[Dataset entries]
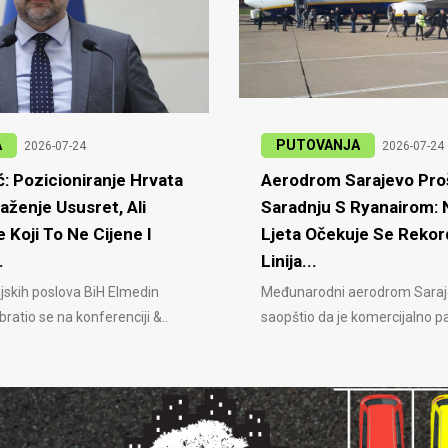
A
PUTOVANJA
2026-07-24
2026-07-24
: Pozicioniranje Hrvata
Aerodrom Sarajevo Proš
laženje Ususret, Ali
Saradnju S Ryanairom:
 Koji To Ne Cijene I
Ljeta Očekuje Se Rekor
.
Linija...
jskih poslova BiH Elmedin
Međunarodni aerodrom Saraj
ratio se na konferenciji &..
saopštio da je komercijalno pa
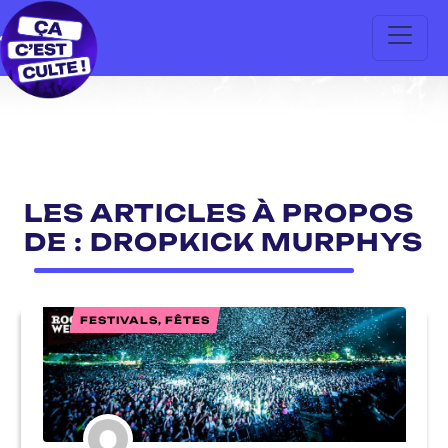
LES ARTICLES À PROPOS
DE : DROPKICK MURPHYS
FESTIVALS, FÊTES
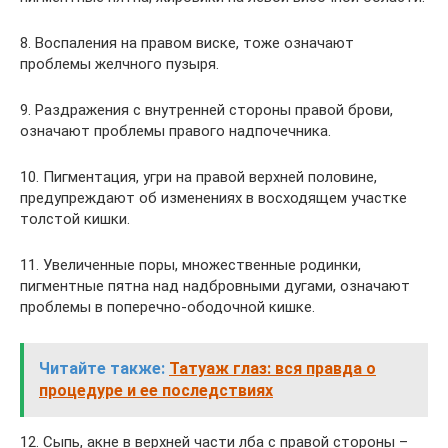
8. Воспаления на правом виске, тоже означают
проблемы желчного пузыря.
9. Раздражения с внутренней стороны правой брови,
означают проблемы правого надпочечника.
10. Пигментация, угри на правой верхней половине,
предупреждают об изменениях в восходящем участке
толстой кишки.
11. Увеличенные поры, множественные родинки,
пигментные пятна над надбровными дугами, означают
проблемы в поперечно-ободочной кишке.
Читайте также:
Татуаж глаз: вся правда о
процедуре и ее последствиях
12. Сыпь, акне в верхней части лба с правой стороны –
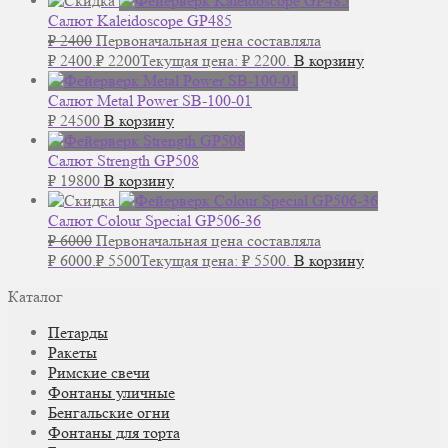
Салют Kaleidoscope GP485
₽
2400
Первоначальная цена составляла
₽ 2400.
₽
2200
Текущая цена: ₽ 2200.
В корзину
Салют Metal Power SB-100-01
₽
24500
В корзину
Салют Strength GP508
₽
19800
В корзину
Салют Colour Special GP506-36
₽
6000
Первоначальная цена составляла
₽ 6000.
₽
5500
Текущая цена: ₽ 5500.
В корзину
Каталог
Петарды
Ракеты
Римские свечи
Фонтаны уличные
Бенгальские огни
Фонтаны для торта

...

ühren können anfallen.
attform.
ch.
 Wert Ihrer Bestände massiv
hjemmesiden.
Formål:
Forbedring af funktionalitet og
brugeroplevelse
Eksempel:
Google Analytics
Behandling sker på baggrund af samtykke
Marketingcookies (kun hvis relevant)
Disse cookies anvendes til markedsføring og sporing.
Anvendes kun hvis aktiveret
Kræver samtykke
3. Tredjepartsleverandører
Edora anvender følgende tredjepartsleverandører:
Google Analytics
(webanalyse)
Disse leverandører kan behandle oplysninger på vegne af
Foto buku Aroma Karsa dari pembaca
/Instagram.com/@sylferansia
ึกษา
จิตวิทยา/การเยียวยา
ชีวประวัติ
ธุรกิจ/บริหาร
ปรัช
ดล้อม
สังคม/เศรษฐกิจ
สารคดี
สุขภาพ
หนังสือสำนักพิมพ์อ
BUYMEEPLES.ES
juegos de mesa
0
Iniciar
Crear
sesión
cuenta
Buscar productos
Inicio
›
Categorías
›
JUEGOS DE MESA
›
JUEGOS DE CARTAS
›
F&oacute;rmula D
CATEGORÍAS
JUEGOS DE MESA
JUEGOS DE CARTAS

---

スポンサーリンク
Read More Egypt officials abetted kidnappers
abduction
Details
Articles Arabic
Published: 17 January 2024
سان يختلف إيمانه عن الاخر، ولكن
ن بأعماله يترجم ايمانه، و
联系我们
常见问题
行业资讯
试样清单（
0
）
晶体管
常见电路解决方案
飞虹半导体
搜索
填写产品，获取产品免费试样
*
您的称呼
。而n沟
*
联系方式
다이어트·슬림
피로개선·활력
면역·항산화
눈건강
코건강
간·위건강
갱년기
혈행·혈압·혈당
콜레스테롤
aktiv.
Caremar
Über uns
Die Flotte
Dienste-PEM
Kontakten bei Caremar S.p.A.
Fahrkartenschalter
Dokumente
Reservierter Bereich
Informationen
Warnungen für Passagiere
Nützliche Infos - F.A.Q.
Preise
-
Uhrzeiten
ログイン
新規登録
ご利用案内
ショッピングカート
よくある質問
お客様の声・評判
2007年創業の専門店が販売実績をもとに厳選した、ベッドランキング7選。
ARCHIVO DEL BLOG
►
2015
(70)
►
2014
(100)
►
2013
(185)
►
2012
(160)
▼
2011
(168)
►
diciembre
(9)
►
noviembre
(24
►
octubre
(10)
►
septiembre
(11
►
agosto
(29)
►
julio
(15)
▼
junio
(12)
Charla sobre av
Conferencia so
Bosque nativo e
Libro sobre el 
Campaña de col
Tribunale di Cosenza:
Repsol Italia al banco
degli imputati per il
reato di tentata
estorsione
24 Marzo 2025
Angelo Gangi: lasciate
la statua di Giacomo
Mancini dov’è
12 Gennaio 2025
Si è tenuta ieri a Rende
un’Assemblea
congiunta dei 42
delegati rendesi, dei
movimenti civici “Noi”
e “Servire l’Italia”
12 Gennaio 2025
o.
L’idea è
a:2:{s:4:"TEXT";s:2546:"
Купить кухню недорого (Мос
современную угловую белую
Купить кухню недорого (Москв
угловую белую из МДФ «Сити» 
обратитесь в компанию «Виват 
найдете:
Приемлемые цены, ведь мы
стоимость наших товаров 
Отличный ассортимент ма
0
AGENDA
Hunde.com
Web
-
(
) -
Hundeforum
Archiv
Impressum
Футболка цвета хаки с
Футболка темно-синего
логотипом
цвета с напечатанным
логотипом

:: PROBLEM REQUIREMENTS ::
In the data above, retype only the stretch from the line with "Aerodrom Sarajevo Proš" through the line with "процедуре и ее последствиях", word for word, and skip any pictures.

:: ANSWER TO THIS TASK ::
Aerodrom Sarajevo Proš
laženje Ususret, Ali
Saradnju S Ryanairom:
 Koji To Ne Cijene I
Ljeta Očekuje Se Rekor
.
Linija...
jskih poslova BiH Elmedin
Međunarodni aerodrom Saraj
ratio se na konferenciji &..
saopštio da je komercijalno pa
LES ARTICLES À PROPOS
DE : DROPKICK MURPHYS
FESTIVALS, FÊTES
8. Воспаления на правом виске, тоже означают
проблемы желчного пузыря.
9. Раздражения с внутренней стороны правой брови,
означают проблемы правого надпочечника.
10. Пигментация, угри на правой верхней половине,
предупреждают об изменениях в восходящем участке
толстой кишки.
11. Увеличенные поры, множественные родинки,
пигментные пятна над надбровными дугами, означают
проблемы в поперечно-ободочной кишке.
Читайте также:
Татуаж глаз: вся правда о
процедуре и ее последствиях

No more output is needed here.